De pouco lhe parecia ter servido nos primeiros minutos do regresso, quando foram devolvidos ao ritmo incessante da Juventus de tração à frente, cheia de pressa, ao ponto de Dušan Vlahović pedir calma tal era a voragem com que a equipa se projetava para o ataque.

Só outra paragem por motivo calcante teve mais valor para o Sporting, quando uma disputa entre Koopmeiners e lutador Ioannidis, sempre em disputas de corpo com os centrais, descalçou o neerlandês, esfarrapando-lhe a chuteira esquerda que o jogador demorou a restaurar.
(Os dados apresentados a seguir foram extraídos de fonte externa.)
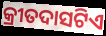
କ୍ରୀତଦାସଟିଏ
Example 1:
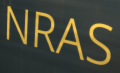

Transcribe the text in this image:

NRAS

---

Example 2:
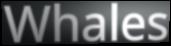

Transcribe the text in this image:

Whales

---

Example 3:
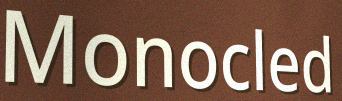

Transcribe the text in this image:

Monocled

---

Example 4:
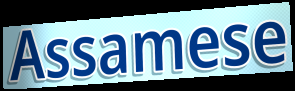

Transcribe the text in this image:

Assamese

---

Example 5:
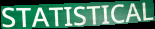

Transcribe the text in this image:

STATISTICAL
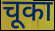
चूका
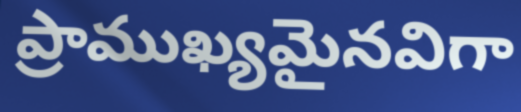
ప్రాముఖ్యమైనవిగా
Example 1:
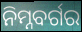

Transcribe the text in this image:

ନିମ୍ନବର୍ଗର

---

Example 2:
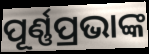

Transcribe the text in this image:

ପୂର୍ଣ୍ଣପ୍ରଭାଙ୍କ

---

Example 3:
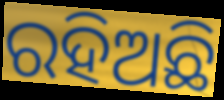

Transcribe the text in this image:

ରହିଅଛି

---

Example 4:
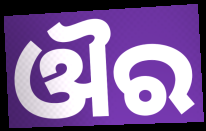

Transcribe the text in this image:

Foi um par de minutos. A interrupção serviu aos leões, não muito, mas o suficiente para reaverem alguma calma com a bola. Continuou longe da baliza, mas afastou-se da aflição do jogo, mesmo que Thuram tivesse um par de remates à entrada da área que pingaram para a bancada.

Atenuado na sua intensidade, já sem a mesma rotação urgente da Juventus, o jogo pôs-se mais a jeito da apetência do Sporting para controlar a bola. Baixando o ritmo, aumentou a influência dos leões. Coincidiu com a refrescada que Rui Borges deu ao corredor direito depois do relógio marcar uma hora de ação, trocando Quenda e Vagiannidis por Geny Catamo e Eduardo Quaresma. Era preciso frescura em cima das constantes mudanças de velocidade misturadas com quebras de direção de Kenan Yıldız. Com outra vigilância ao turco, a Juventus insistiu ainda mais nos cruzamentos.
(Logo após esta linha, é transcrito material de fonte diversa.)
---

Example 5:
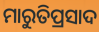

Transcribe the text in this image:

ମାରୁତିପ୍ରସାଦ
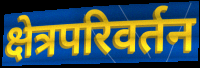
क्षेत्रपरिवर्तन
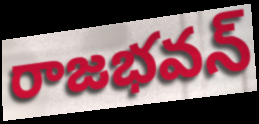
రాజభవన్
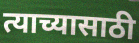
त्याच्यासाठी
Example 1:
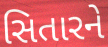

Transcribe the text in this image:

સિતારને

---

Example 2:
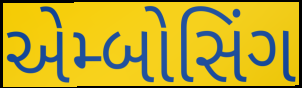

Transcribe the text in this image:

એમ્બોસિંગ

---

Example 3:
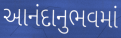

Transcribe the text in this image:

આનંદાનુભવમાં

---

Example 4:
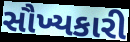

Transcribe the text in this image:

સૌખ્યકારી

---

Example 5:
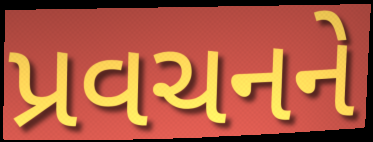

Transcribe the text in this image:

પ્રવચનને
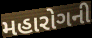
મહારોગની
Daniele Badolato - Juventus FC

Sem fervura, apenas morno, o jogo reviu aqui e ali as combinações do Sporting por dentro, ao primeiro toque, já com Luis Suárez no campo para os minutos que o joelho enfaixado permitia. A equipa ligou de novo passes com Trincão e Pote, mas já não tinha energia para acionar os movimentos coletivos para as jogadas chegarem aos últimos metros. As meias de João Simões caídas canelas abaixo eram um sinal, também os leões tinham caído de ritmo. Foi quando predominava já esta sobriedade geral que entrou o acelerador que é Alisson.

Nem ele, nem nada agitariam o ramerrame com que a partida se foi adormecendo além de um remate de Catamo, embalado atrás de um passe de Suárez numa saída rápida. O Sporting foi controlando as tentativas flanqueadoras da Juventus, rendida a acossar só com cruzamentos a área onde Diomande imperou após a saída de Vlahović, salvo um beliscão: já nos descontos, Jonathan David, sem conspirar muito na desmarcação, cabeceou sozinho para Rui Silva ser o garante do empate. Fora isso, a partida já se tinha sossegado há algum tempo.
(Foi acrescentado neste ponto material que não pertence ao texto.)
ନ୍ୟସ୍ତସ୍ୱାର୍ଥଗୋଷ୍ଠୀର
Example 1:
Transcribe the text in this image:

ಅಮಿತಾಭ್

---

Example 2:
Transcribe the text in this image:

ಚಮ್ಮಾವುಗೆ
A descrição soprada em italiano, além de mais terna para o ouvido, é certeira: “Dopo un primo tempo di grandi occasioni, nel secondo il ritmo si abbassa fino al finale concitato.”

Não foi nesta ida a Turim que o Sporting, à vigésima tentativa, conseguiu ganhar um jogo de futebol em Itália. Mas, nas subidas e descidas de ritmo, entre as melhores fases de cada equipa, a mais impositiva pertenceu aos leões que voltarão a Lisboa com mais bola, mais passes e mais pontos (sete) contra os poucos (três) que a equipa pela qual Luciano Spalletti fugiu ao descanso. A de Rui Borges teve a sua de completo desassossego para o adversário, chegou a parecer orquestra a tocar sinfonia, os seus instrumentos a tangerem. Para o futuro, é arranjar forma de tocarem assim durante mais tempo.